Saved data entries
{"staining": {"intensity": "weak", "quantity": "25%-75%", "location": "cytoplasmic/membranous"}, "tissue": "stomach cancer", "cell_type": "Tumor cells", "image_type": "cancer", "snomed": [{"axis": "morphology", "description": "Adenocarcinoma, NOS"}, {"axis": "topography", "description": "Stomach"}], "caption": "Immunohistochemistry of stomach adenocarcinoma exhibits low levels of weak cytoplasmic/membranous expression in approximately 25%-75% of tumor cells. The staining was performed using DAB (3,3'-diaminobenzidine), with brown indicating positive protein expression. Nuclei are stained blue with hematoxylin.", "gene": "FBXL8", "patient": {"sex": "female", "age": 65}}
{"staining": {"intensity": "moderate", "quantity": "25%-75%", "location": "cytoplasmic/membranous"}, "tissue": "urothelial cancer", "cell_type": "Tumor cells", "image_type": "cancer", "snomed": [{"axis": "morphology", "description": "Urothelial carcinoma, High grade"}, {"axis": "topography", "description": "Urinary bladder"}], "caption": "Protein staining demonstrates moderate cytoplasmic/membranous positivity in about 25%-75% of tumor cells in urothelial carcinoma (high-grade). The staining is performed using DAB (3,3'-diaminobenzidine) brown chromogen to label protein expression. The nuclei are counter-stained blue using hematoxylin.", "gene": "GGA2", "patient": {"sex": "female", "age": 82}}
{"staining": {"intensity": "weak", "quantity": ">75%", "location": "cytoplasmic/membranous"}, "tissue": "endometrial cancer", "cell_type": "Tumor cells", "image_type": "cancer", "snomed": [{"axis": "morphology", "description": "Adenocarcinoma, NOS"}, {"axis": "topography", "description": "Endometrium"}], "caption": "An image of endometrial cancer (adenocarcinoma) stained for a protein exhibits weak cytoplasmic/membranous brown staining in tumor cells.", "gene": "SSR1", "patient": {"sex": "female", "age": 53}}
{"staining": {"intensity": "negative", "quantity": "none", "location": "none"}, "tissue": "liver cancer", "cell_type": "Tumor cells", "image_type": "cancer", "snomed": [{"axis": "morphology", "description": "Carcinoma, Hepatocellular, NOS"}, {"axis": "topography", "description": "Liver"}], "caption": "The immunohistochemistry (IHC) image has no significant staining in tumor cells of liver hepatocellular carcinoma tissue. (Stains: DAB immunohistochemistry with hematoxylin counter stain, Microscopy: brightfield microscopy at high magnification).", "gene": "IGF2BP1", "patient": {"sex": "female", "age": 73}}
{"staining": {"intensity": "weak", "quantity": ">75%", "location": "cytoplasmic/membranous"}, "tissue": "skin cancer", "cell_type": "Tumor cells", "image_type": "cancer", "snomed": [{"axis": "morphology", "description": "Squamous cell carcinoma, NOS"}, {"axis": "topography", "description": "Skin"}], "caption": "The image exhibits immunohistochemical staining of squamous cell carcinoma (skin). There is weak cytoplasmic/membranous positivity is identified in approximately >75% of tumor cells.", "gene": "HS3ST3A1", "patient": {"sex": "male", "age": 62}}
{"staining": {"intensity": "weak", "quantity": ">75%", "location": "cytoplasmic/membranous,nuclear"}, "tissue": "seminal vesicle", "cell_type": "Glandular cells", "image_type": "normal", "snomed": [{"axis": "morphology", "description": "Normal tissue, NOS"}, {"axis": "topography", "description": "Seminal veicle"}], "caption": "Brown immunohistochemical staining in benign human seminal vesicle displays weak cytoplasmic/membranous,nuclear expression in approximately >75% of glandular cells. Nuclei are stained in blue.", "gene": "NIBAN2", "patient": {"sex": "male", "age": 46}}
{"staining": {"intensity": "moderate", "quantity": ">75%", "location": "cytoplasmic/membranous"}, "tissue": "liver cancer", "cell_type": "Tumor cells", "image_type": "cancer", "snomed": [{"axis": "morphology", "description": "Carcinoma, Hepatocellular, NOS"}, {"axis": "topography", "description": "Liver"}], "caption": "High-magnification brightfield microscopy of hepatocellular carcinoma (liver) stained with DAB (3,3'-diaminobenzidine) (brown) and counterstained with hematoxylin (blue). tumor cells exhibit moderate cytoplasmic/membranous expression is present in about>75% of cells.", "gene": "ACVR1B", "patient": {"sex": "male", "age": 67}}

▶ [Exercise requirements] All of the data should be retyped exactly.

▶ [Result for this task]
{"staining": {"intensity": "weak", "quantity": "25%-75%", "location": "cytoplasmic/membranous"}, "tissue": "stomach cancer", "cell_type": "Tumor cells", "image_type": "cancer", "snomed": [{"axis": "morphology", "description": "Adenocarcinoma, NOS"}, {"axis": "topography", "description": "Stomach"}], "caption": "Immunohistochemistry of stomach adenocarcinoma exhibits low levels of weak cytoplasmic/membranous expression in approximately 25%-75% of tumor cells. The staining was performed using DAB (3,3'-diaminobenzidine), with brown indicating positive protein expression. Nuclei are stained blue with hematoxylin.", "gene": "FBXL8", "patient": {"sex": "female", "age": 65}}
{"staining": {"intensity": "moderate", "quantity": "25%-75%", "location": "cytoplasmic/membranous"}, "tissue": "urothelial cancer", "cell_type": "Tumor cells", "image_type": "cancer", "snomed": [{"axis": "morphology", "description": "Urothelial carcinoma, High grade"}, {"axis": "topography", "description": "Urinary bladder"}], "caption": "Protein staining demonstrates moderate cytoplasmic/membranous positivity in about 25%-75% of tumor cells in urothelial carcinoma (high-grade). The staining is performed using DAB (3,3'-diaminobenzidine) brown chromogen to label protein expression. The nuclei are counter-stained blue using hematoxylin.", "gene": "GGA2", "patient": {"sex": "female", "age": 82}}
{"staining": {"intensity": "weak", "quantity": ">75%", "location": "cytoplasmic/membranous"}, "tissue": "endometrial cancer", "cell_type": "Tumor cells", "image_type": "cancer", "snomed": [{"axis": "morphology", "description": "Adenocarcinoma, NOS"}, {"axis": "topography", "description": "Endometrium"}], "caption": "An image of endometrial cancer (adenocarcinoma) stained for a protein exhibits weak cytoplasmic/membranous brown staining in tumor cells.", "gene": "SSR1", "patient": {"sex": "female", "age": 53}}
{"staining": {"intensity": "negative", "quantity": "none", "location": "none"}, "tissue": "liver cancer", "cell_type": "Tumor cells", "image_type": "cancer", "snomed": [{"axis": "morphology", "description": "Carcinoma, Hepatocellular, NOS"}, {"axis": "topography", "description": "Liver"}], "caption": "The immunohistochemistry (IHC) image has no significant staining in tumor cells of liver hepatocellular carcinoma tissue. (Stains: DAB immunohistochemistry with hematoxylin counter stain, Microscopy: brightfield microscopy at high magnification).", "gene": "IGF2BP1", "patient": {"sex": "female", "age": 73}}
{"staining": {"intensity": "weak", "quantity": ">75%", "location": "cytoplasmic/membranous"}, "tissue": "skin cancer", "cell_type": "Tumor cells", "image_type": "cancer", "snomed": [{"axis": "morphology", "description": "Squamous cell carcinoma, NOS"}, {"axis": "topography", "description": "Skin"}], "caption": "The image exhibits immunohistochemical staining of squamous cell carcinoma (skin). There is weak cytoplasmic/membranous positivity is identified in approximately >75% of tumor cells.", "gene": "HS3ST3A1", "patient": {"sex": "male", "age": 62}}
{"staining": {"intensity": "weak", "quantity": ">75%", "location": "cytoplasmic/membranous,nuclear"}, "tissue": "seminal vesicle", "cell_type": "Glandular cells", "image_type": "normal", "snomed": [{"axis": "morphology", "description": "Normal tissue, NOS"}, {"axis": "topography", "description": "Seminal veicle"}], "caption": "Brown immunohistochemical staining in benign human seminal vesicle displays weak cytoplasmic/membranous,nuclear expression in approximately >75% of glandular cells. Nuclei are stained in blue.", "gene": "NIBAN2", "patient": {"sex": "male", "age": 46}}
{"staining": {"intensity": "moderate", "quantity": ">75%", "location": "cytoplasmic/membranous"}, "tissue": "liver cancer", "cell_type": "Tumor cells", "image_type": "cancer", "snomed": [{"axis": "morphology", "description": "Carcinoma, Hepatocellular, NOS"}, {"axis": "topography", "description": "Liver"}], "caption": "High-magnification brightfield microscopy of hepatocellular carcinoma (liver) stained with DAB (3,3'-diaminobenzidine) (brown) and counterstained with hematoxylin (blue). tumor cells exhibit moderate cytoplasmic/membranous expression is present in about>75% of cells.", "gene": "ACVR1B", "patient": {"sex": "male", "age": 67}}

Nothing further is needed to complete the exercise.